Assigned task 1:
Reproduce the part of the excerpt on mass mobilization protests that opens with the words containing "Intelligence analyst Sam" and closes with "Yanukovich in 2013.".
Assigned task 2:
For the excerpt on mass mobilization protests, say whether each statement agrees with it, answering yes or no and quoting the deciding words: (a) The Tahrir Square protests toppled Mubarak in 2011. (b) The Kyiv protests led to Yanukovich's ouster in 2015. (c) Michelle Goldberg and Jamelle Bouie are described as Washington Post columnists.
Assigned task 3:
Pick up the excerpt on mass mobilization protests after its final sentence and keep writing.
*** Opening of Text excerpt ***
Intelligence analyst Sam Culper at Forward Observer answers Why the US Dollar Is at Risk in 2021
I’m starting to see a lot of conservative media activity regarding “the coming coup,” expected to take place between November and January.
As I warned Early Warning subscribers earlier this year, the Left — liberals and Leftists, alike — are planning sustained, mass mobilization protests in the vein of Tahrir Square or the Euromaidan.
Protests at Cairo’s Tahrir Square turned into an Egyptian revolution that toppled Mubarak in 2011. In Kyiv, Ukraine, months-long protests and violence led to the ouster of Yanukovich in 2013.
Meanwhile, mass protests in Belarus are aimed at removing Lukashenko from office right now.
This whole idea of an American Spring or Lafayette Square began back during the Impeachment process, where left wing activists hoped to organize mass mobilization protests that would eventually lead to the toppling of the Trump “regime”.
New York Times columnists Michelle Goldberg and Jamelle Bouie gave the idea widespread coverage, imploring the Left to mobilize. They tried to convince the country that turning out was an imperative to combat fascism and to demand the Senate convict President Trump. Those efforts fizzled, likely because an American Spring was better suited as a course of action saved until the election.
*** Close of Text excerpt ***
*** Opening of Source information ***
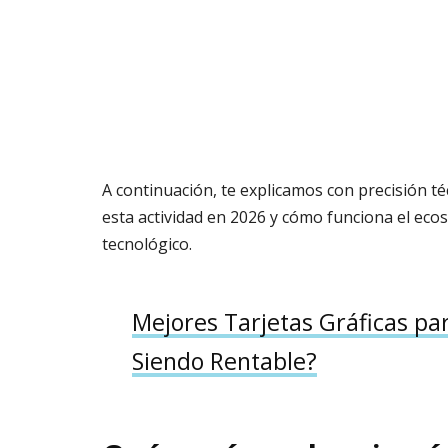
A continuación, te explicamos con precisión té
esta actividad en 2026 y cómo funciona el eco
tecnológico.
Mejores Tarjetas Gráficas p
Siendo Rentable?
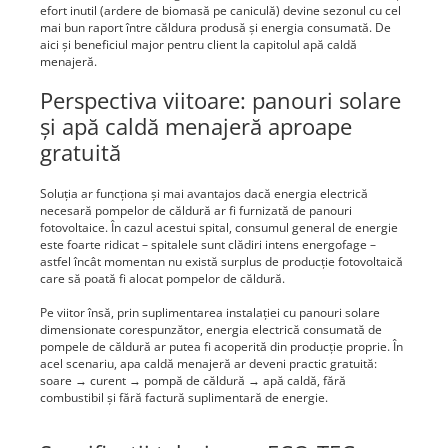
efort inutil (ardere de biomasă pe caniculă) devine sezonul cu cel
mai bun raport între căldura produsă și energia consumată. De
aici și beneficiul major pentru client la capitolul apă caldă
menajeră.
Perspectiva viitoare: panouri solare
și apă caldă menajeră aproape
gratuită
Soluția ar funcționa și mai avantajos dacă energia electrică
necesară pompelor de căldură ar fi furnizată de panouri
fotovoltaice. În cazul acestui spital, consumul general de energie
este foarte ridicat – spitalele sunt clădiri intens energofage –
astfel încât momentan nu există surplus de producție fotovoltaică
care să poată fi alocat pompelor de căldură.
Pe viitor însă, prin suplimentarea instalației cu panouri solare
dimensionate corespunzător, energia electrică consumată de
pompele de căldură ar putea fi acoperită din producție proprie. În
acel scenariu, apa caldă menajeră ar deveni practic gratuită:
soare → curent → pompă de căldură → apă caldă, fără
combustibil și fără factură suplimentară de energie.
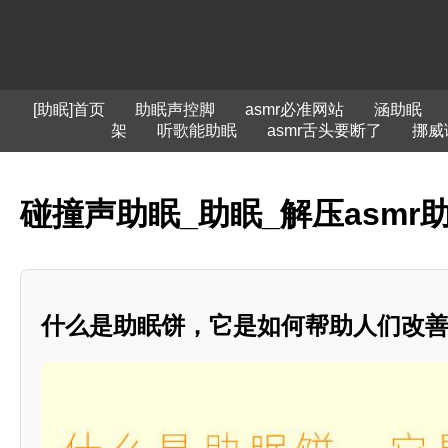
[助眠]首页
助眠声控脚
asmr必准网站
涵助眠
架
听歌能助眠
asmr舌头要断了
挪威
碰撞声助眠_助眠_解压asmr
什么是助眠饼，它是如何帮助人们改善睡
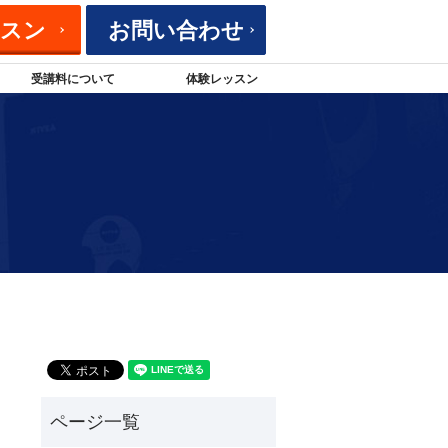
ッスン
お問い合わせ
受講料について
体験レッスン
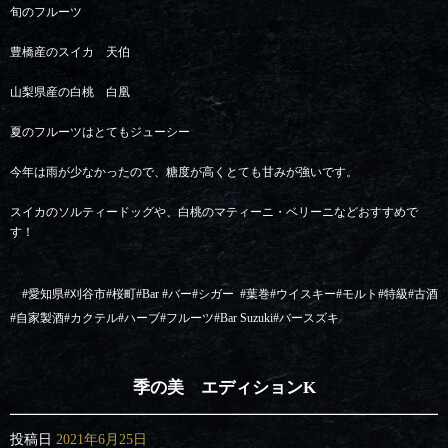
旬のフルーツ
豊橋産のスイカ 天伯
山梨県産の白桃 白凰
夏のフルーツはとてもジューシー
今年は雨が少なかったので、糖度が高くとても甘みが強いです。
スイカのソルティードッグや、白桃のマティーニ・ベリーニなどおすすめで
す！
#
愛知県
#
刈谷市
#
桜町
#Bar #
バー
#
シガー
#
葉巻
#
ウイスキー
#
モルト
#
特級
#
古酒
#
自家製酒
#
カクテル
#
ハーブ
#
フルーツ
#Bar Suzuki#
バースズキ
季の美 エディションK
投稿日
2021年6月25日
*** Close of Source information ***
Your response 1:
Intelligence analyst Sam Culper at Forward Observer answers Why the US Dollar Is at Risk in 2021
I’m starting to see a lot of conservative media activity regarding “the coming coup,” expected to take place between November and January.
As I warned Early Warning subscribers earlier this year, the Left — liberals and Leftists, alike — are planning sustained, mass mobilization protests in the vein of Tahrir Square or the Euromaidan.
Protests at Cairo’s Tahrir Square turned into an Egyptian revolution that toppled Mubarak in 2011. In Kyiv, Ukraine, months-long protests and violence led to the ouster of Yanukovich in 2013.

Your response 2:
(a) Yes: "Protests at Cairo’s Tahrir Square turned into an Egyptian revolution that toppled Mubarak in 2011."
(b) No: "months-long protests and violence led to the ouster of Yanukovich in 2013."
(c) No: "New York Times columnists Michelle Goldberg and Jamelle Bouie gave the idea widespread coverage"

Your response 3:
And here we are with just 49 days to go. The current protests, riots, and unrest could well serve as a warm-up for November.
Any illusion of unity in this country is gone. Society is increasingly tribal, most presidential polls are split within five or ten points, the economy is separated between the haves and have-nots. One thing most in the mainstream can agree on is ‘free and fair elections’ that decide the country’s political future.
If we can’t agree on free and fair elections after 2020, then societal, political, and economic conditions are likely to deteriorate, maybe rapidly.
One of the most overlooked threats to a failed or contested election is the value of the dollar.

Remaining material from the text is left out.